*** Opening of Supplied entries ***
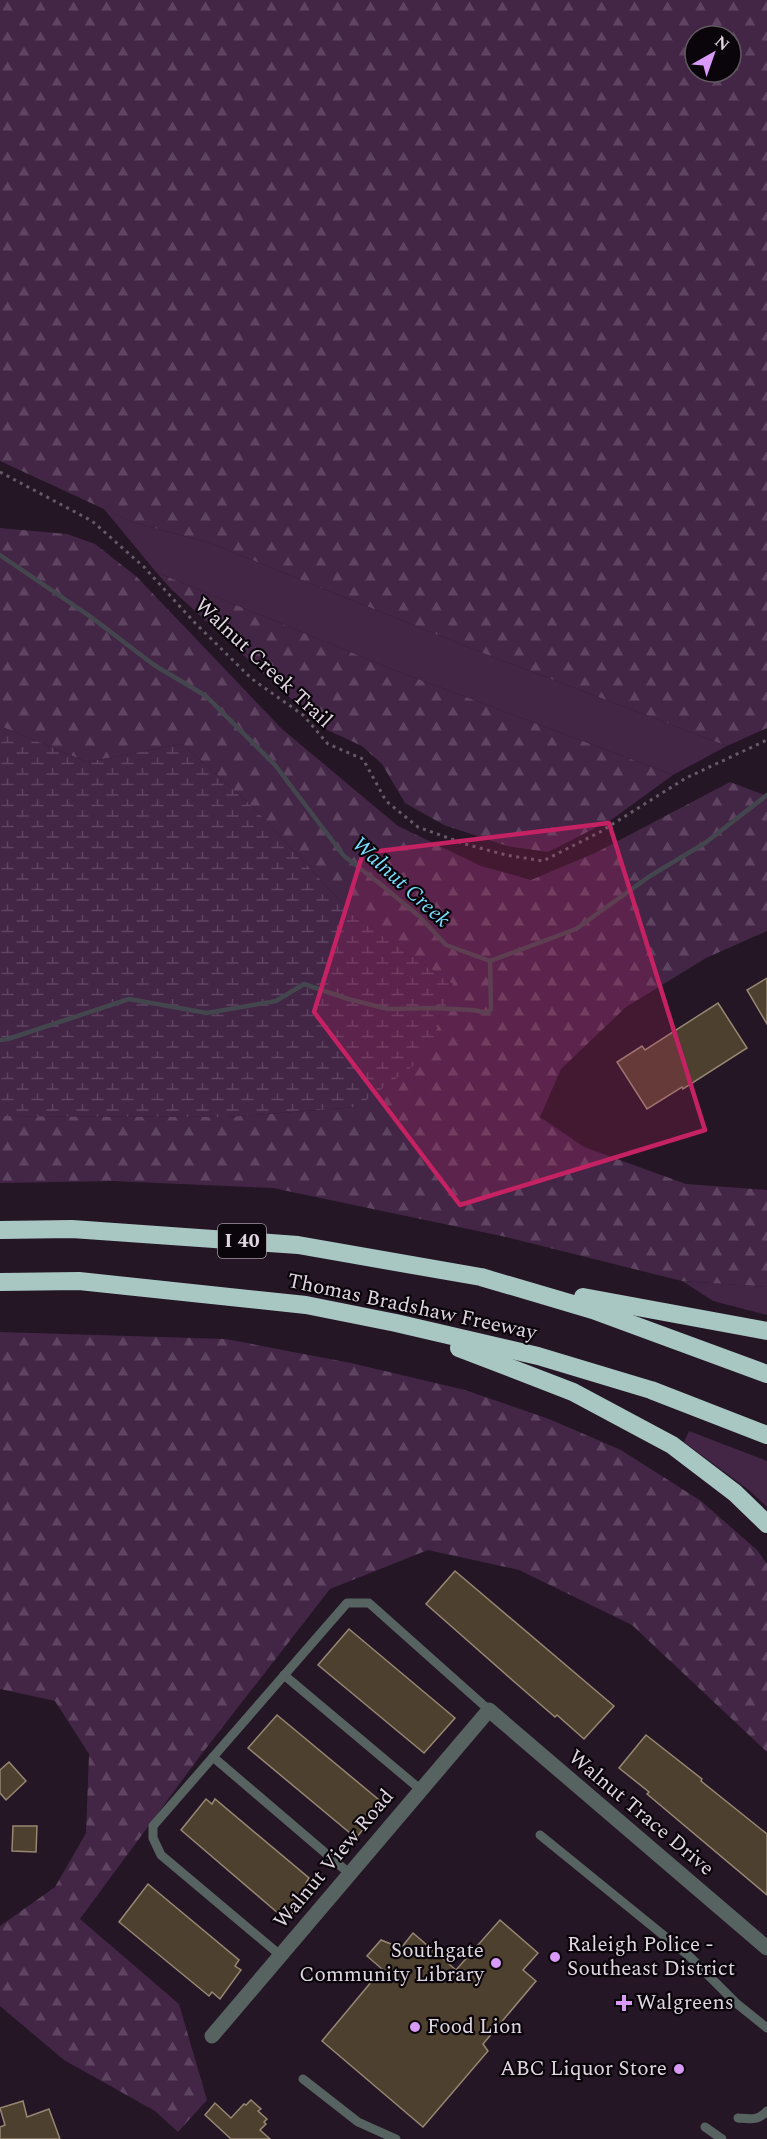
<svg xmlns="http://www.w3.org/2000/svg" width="767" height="2139" font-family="Spectral,serif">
<defs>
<pattern id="forest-firs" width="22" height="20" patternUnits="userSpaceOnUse" patternTransform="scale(1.5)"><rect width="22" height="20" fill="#432546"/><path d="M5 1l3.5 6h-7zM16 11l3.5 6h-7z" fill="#5e4460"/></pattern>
<pattern id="wetland-marsh" width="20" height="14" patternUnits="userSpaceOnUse" patternTransform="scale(1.5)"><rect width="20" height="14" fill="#432546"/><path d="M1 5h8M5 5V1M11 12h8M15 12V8" fill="none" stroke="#5e4460"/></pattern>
</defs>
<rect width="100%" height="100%" fill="#241625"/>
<g fill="#432546">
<polygon points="103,508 132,522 210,543 488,655 727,746 673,775 394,670 156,572"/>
<polygon points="682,1281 767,1287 767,1315 713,1301"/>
<polygon points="689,1431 767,1461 767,1507 750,1491 684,1442"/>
</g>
<g fill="url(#forest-firs)" fill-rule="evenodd">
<path d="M0,0H767V728L727,746L488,655L210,543L132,522L0,461ZM695,36H731V72H695Z"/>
<polygon points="0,528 67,534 95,544 137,577 282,729 398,826 481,866 531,880 595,853 730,782 767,796 767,931 706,958 626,1007 561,1069 540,1117 584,1147 686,1184 767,1190 767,1287 682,1281 506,1237 273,1188 113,1181 0,1183 0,1116 228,1117 357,1107 453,984 354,916 254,808 182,744 87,762 0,726"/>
<polygon points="156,572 394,670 673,775 611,820 548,852 507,846 444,825 405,803 382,764 362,746 323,728 171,589"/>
<polygon points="0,1332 226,1339 351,1363 465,1390 549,1419 621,1450 701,1501 757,1550 767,1564 767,1752 632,1625 519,1570 428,1550 330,1589 200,1756 80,1919 179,2004 207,2100 178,2132 155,2111 64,2060 0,2006 0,1926 55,1887 86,1833 89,1754 55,1701 0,1689"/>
</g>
<polygon fill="url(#wetland-marsh)" points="0,726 87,762 182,744 254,808 354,916 453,984 434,1037 413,1066 357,1107 228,1117 0,1116"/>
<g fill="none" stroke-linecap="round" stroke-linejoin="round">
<g stroke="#44464d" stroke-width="4.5">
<polyline points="0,555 91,617 154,665 206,696 275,765 344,856 379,883 420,917 446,945 490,961 576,929 650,876 705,843 767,795"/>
<polyline points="0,1040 8,1039 129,999 207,1013 276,1001 304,984 348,999 388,1009 433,1008 473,1010 488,1013 491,1009 490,961"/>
</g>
</g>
<g fill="#4e402e" stroke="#968772" stroke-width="1.5">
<polygon points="767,978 767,1024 747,990"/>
<polygon points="718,1003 747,1048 683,1089 682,1087 647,1109 617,1062 642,1046 645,1050"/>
<polygon points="455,1571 614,1706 584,1739 557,1715 555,1717 526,1692 426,1604"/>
<polygon points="349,1629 455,1718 424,1753 318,1665"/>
<polygon points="277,1715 384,1804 356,1838 248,1748"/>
<polygon points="646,1735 702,1779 701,1781 767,1834 767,1895 647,1794 649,1792 619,1768"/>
<polygon points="9,1762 26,1781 6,1800 0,1793 0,1770"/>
<polygon points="206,1799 212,1804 215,1799 309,1878 306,1883 312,1888 290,1916 282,1910 279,1914 181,1830"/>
<polygon points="13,1826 37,1826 36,1852 12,1851"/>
<polygon points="148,1884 239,1960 235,1966 241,1970 220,1999 212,1992 209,1996 119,1922"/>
<polygon points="500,1920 538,1953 523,1970 536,1981 483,2044 488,2051 423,2127 322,2041 382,1969 367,1956 381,1940 401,1948 413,1933 456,1970"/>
<polygon points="251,2100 261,2109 258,2111 267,2119 264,2122 266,2124 260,2130 270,2139 231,2139 205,2115 215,2103 231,2118 244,2104 246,2105"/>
<polygon points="23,2101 27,2117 49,2109 60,2139 0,2139 0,2127 5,2125 0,2108"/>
</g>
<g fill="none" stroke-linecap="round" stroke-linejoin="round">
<polyline stroke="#675a68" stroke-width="3" stroke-dasharray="3 4.5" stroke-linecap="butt" points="0,472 92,521 144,567 195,623 252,679 303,715 328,744 363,759 386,801 418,827 465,844 506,855 543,861 600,832 686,778 767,740"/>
<g stroke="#566360" stroke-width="9">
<polyline points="284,1675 421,1790"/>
<polyline points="213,1757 350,1874"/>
<polyline points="540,1835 689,1956 736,2003 767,2028"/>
<polyline points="280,1955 161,1855 153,1838 153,1826 347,1603 369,1603 489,1710"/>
<polyline points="303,2079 358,2122 396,2139"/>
<path d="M738,2118C750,2119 758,2121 767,2111"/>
<polyline points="705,2127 722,2139"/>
</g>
<polyline stroke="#566360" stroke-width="15" points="212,2036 489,1710 767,1948"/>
<g stroke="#a8c7c2" stroke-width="18">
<polyline points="0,1230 72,1229 298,1245 481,1277 593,1310 767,1374"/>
<polyline points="0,1282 79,1281 306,1305 396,1323 538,1356 651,1390 767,1435"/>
<polyline points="583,1297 767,1331"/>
<polyline points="459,1348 573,1392 672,1445 735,1493 767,1524"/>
</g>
</g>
<path fill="#c42262" fill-opacity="0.2" stroke="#c42262" stroke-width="4.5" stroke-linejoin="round" d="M609,823L705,1130L460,1205L314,1012L363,853Z"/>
<g fill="#d99af7" stroke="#0a050a" stroke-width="2">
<circle cx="555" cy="1957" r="6"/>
<circle cx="496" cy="1963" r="6"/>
<path d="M621 1994h6v6h6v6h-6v6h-6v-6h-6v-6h6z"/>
<circle cx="415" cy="2027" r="6"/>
<circle cx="679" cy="2069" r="6"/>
</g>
<g text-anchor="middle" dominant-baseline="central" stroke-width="4.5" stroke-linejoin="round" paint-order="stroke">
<rect fill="#0a050a" stroke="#a097a0" stroke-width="1.5" x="218" y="1224" width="48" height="34" rx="4.5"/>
<g font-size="20" font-weight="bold" fill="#e0d6e1">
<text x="242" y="1241">I 40</text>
</g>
<g font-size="21" fill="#e0d6e1" stroke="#0a050a">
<text transform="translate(263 663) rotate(43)">Walnut Creek Trail</text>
<text transform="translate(412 1307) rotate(12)">Thomas Bradshaw Freeway</text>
<text transform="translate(641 1813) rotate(40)">Walnut Trace Drive</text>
<text transform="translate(334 1859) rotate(-50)">Walnut View Road</text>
</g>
<g font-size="21" fill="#e0d6e1" stroke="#0a050a" text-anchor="start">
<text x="567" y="1945">Raleigh Police -<tspan x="567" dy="24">Southeast District</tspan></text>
<text x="484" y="1951" text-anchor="end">Southgate<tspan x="484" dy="24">Community Library</tspan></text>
<text x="636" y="2003">Walgreens</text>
<text x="427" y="2027">Food Lion</text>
<text x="667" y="2069" text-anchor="end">ABC Liquor Store</text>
</g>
<g font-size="22" font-style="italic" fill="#78dcfa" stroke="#0a050a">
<text transform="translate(401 882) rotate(42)">Walnut Creek</text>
</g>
</g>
<g transform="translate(713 54) rotate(40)"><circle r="28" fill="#0a050a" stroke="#605960" stroke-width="1.5"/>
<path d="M0-4.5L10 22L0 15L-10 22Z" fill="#d99af7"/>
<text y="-9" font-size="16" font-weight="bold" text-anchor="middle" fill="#e0d6e1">N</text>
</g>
</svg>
*** Close of Supplied entries ***
→ Work order
Every line of the data should be copied as it stands, without the images.

→ Your response
<svg xmlns="http://www.w3.org/2000/svg" width="767" height="2139" font-family="Spectral,serif">
<defs>
<pattern id="forest-firs" width="22" height="20" patternUnits="userSpaceOnUse" patternTransform="scale(1.5)"><rect width="22" height="20" fill="#432546"/><path d="M5 1l3.5 6h-7zM16 11l3.5 6h-7z" fill="#5e4460"/></pattern>
<pattern id="wetland-marsh" width="20" height="14" patternUnits="userSpaceOnUse" patternTransform="scale(1.5)"><rect width="20" height="14" fill="#432546"/><path d="M1 5h8M5 5V1M11 12h8M15 12V8" fill="none" stroke="#5e4460"/></pattern>
</defs>
<rect width="100%" height="100%" fill="#241625"/>
<g fill="#432546">
<polygon points="103,508 132,522 210,543 488,655 727,746 673,775 394,670 156,572"/>
<polygon points="682,1281 767,1287 767,1315 713,1301"/>
<polygon points="689,1431 767,1461 767,1507 750,1491 684,1442"/>
</g>
<g fill="url(#forest-firs)" fill-rule="evenodd">
<path d="M0,0H767V728L727,746L488,655L210,543L132,522L0,461ZM695,36H731V72H695Z"/>
<polygon points="0,528 67,534 95,544 137,577 282,729 398,826 481,866 531,880 595,853 730,782 767,796 767,931 706,958 626,1007 561,1069 540,1117 584,1147 686,1184 767,1190 767,1287 682,1281 506,1237 273,1188 113,1181 0,1183 0,1116 228,1117 357,1107 453,984 354,916 254,808 182,744 87,762 0,726"/>
<polygon points="156,572 394,670 673,775 611,820 548,852 507,846 444,825 405,803 382,764 362,746 323,728 171,589"/>
<polygon points="0,1332 226,1339 351,1363 465,1390 549,1419 621,1450 701,1501 757,1550 767,1564 767,1752 632,1625 519,1570 428,1550 330,1589 200,1756 80,1919 179,2004 207,2100 178,2132 155,2111 64,2060 0,2006 0,1926 55,1887 86,1833 89,1754 55,1701 0,1689"/>
</g>
<polygon fill="url(#wetland-marsh)" points="0,726 87,762 182,744 254,808 354,916 453,984 434,1037 413,1066 357,1107 228,1117 0,1116"/>
<g fill="none" stroke-linecap="round" stroke-linejoin="round">
<g stroke="#44464d" stroke-width="4.5">
<polyline points="0,555 91,617 154,665 206,696 275,765 344,856 379,883 420,917 446,945 490,961 576,929 650,876 705,843 767,795"/>
<polyline points="0,1040 8,1039 129,999 207,1013 276,1001 304,984 348,999 388,1009 433,1008 473,1010 488,1013 491,1009 490,961"/>
</g>
</g>
<g fill="#4e402e" stroke="#968772" stroke-width="1.5">
<polygon points="767,978 767,1024 747,990"/>
<polygon points="718,1003 747,1048 683,1089 682,1087 647,1109 617,1062 642,1046 645,1050"/>
<polygon points="455,1571 614,1706 584,1739 557,1715 555,1717 526,1692 426,1604"/>
<polygon points="349,1629 455,1718 424,1753 318,1665"/>
<polygon points="277,1715 384,1804 356,1838 248,1748"/>
<polygon points="646,1735 702,1779 701,1781 767,1834 767,1895 647,1794 649,1792 619,1768"/>
<polygon points="9,1762 26,1781 6,1800 0,1793 0,1770"/>
<polygon points="206,1799 212,1804 215,1799 309,1878 306,1883 312,1888 290,1916 282,1910 279,1914 181,1830"/>
<polygon points="13,1826 37,1826 36,1852 12,1851"/>
<polygon points="148,1884 239,1960 235,1966 241,1970 220,1999 212,1992 209,1996 119,1922"/>
<polygon points="500,1920 538,1953 523,1970 536,1981 483,2044 488,2051 423,2127 322,2041 382,1969 367,1956 381,1940 401,1948 413,1933 456,1970"/>
<polygon points="251,2100 261,2109 258,2111 267,2119 264,2122 266,2124 260,2130 270,2139 231,2139 205,2115 215,2103 231,2118 244,2104 246,2105"/>
<polygon points="23,2101 27,2117 49,2109 60,2139 0,2139 0,2127 5,2125 0,2108"/>
</g>
<g fill="none" stroke-linecap="round" stroke-linejoin="round">
<polyline stroke="#675a68" stroke-width="3" stroke-dasharray="3 4.5" stroke-linecap="butt" points="0,472 92,521 144,567 195,623 252,679 303,715 328,744 363,759 386,801 418,827 465,844 506,855 543,861 600,832 686,778 767,740"/>
<g stroke="#566360" stroke-width="9">
<polyline points="284,1675 421,1790"/>
<polyline points="213,1757 350,1874"/>
<polyline points="540,1835 689,1956 736,2003 767,2028"/>
<polyline points="280,1955 161,1855 153,1838 153,1826 347,1603 369,1603 489,1710"/>
<polyline points="303,2079 358,2122 396,2139"/>
<path d="M738,2118C750,2119 758,2121 767,2111"/>
<polyline points="705,2127 722,2139"/>
</g>
<polyline stroke="#566360" stroke-width="15" points="212,2036 489,1710 767,1948"/>
<g stroke="#a8c7c2" stroke-width="18">
<polyline points="0,1230 72,1229 298,1245 481,1277 593,1310 767,1374"/>
<polyline points="0,1282 79,1281 306,1305 396,1323 538,1356 651,1390 767,1435"/>
<polyline points="583,1297 767,1331"/>
<polyline points="459,1348 573,1392 672,1445 735,1493 767,1524"/>
</g>
</g>
<path fill="#c42262" fill-opacity="0.2" stroke="#c42262" stroke-width="4.5" stroke-linejoin="round" d="M609,823L705,1130L460,1205L314,1012L363,853Z"/>
<g fill="#d99af7" stroke="#0a050a" stroke-width="2">
<circle cx="555" cy="1957" r="6"/>
<circle cx="496" cy="1963" r="6"/>
<path d="M621 1994h6v6h6v6h-6v6h-6v-6h-6v-6h6z"/>
<circle cx="415" cy="2027" r="6"/>
<circle cx="679" cy="2069" r="6"/>
</g>
<g text-anchor="middle" dominant-baseline="central" stroke-width="4.5" stroke-linejoin="round" paint-order="stroke">
<rect fill="#0a050a" stroke="#a097a0" stroke-width="1.5" x="218" y="1224" width="48" height="34" rx="4.5"/>
<g font-size="20" font-weight="bold" fill="#e0d6e1">
<text x="242" y="1241">I 40</text>
</g>
<g font-size="21" fill="#e0d6e1" stroke="#0a050a">
<text transform="translate(263 663) rotate(43)">Walnut Creek Trail</text>
<text transform="translate(412 1307) rotate(12)">Thomas Bradshaw Freeway</text>
<text transform="translate(641 1813) rotate(40)">Walnut Trace Drive</text>
<text transform="translate(334 1859) rotate(-50)">Walnut View Road</text>
</g>
<g font-size="21" fill="#e0d6e1" stroke="#0a050a" text-anchor="start">
<text x="567" y="1945">Raleigh Police -<tspan x="567" dy="24">Southeast District</tspan></text>
<text x="484" y="1951" text-anchor="end">Southgate<tspan x="484" dy="24">Community Library</tspan></text>
<text x="636" y="2003">Walgreens</text>
<text x="427" y="2027">Food Lion</text>
<text x="667" y="2069" text-anchor="end">ABC Liquor Store</text>
</g>
<g font-size="22" font-style="italic" fill="#78dcfa" stroke="#0a050a">
<text transform="translate(401 882) rotate(42)">Walnut Creek</text>
</g>
</g>
<g transform="translate(713 54) rotate(40)"><circle r="28" fill="#0a050a" stroke="#605960" stroke-width="1.5"/>
<path d="M0-4.5L10 22L0 15L-10 22Z" fill="#d99af7"/>
<text y="-9" font-size="16" font-weight="bold" text-anchor="middle" fill="#e0d6e1">N</text>
</g>
</svg>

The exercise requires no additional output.